In the past we've always manually configured the thin clients, as they've always been rolled out over a long period, typically in very small quanities (no more than one or two); slowly replacing aging computers. However, this project is effectively a new cluster of terminal servers (replacing some aging hardware it was decided that it would be a good opportunity to do things properly). Personally I didn't really like the prospect of going to each one in the building and manually fixing the config, or using a CNAME in the local DNS, as many probably need firmware updating and altering in other ways to bring them inline with the rest.

In the past I knew that the Wyse S10's (which is the model we've mostly got deployed with this client) were administratively configurable (by this I mean en-mass from a single point, á la group policy), but I had never really gone hunting for some decent docs until three-four weeks ago.

I stumbled across freewysemonkeys.com, an absolute gold mine of documentation for anything Wyse thin client related without having to wade through all the other “user guides” from Wyse themselves. Whilst the docs weren't always 100% accurate for our model they did give me enough of a leg up to get everything we needed working perfectly on all but the oldest S10's (unfortunately getting a firmware update from Wyse currently requires a support contract, according to their site).

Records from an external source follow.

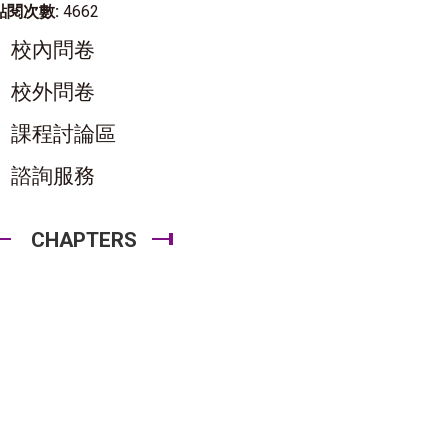
點閱次數:
4662
校內問卷
校外問卷
課程討論區
諮詢服務
CHAPTERS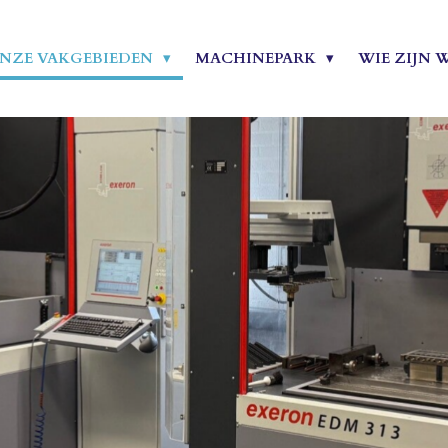
NZE VAKGEBIEDEN
MACHINEPARK
WIE ZIJN W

A few days prior to this project I had tested it on another, much smaller client, as I was on-site virtualising part of their systems, and it worked awesomely well. Based on the configuration we will now beable to tell if a thin client has a proper network connection by simply asking what colour the background of the thin client is, setup various remote connections, wallpapers and icons, automatically reflash the firmware if there's a newer version available, etc. all of which is picked from some basic DHCP scope options and a FTP server.

There are other solutions for the various thin client's out there, so if you're still manually configuring stuff by hand before shipping out to a customer, I recommend investigating for your chosen make and model, no matter how small your deployment is. It'll make your life as an administrator, and the life of your users, much easier.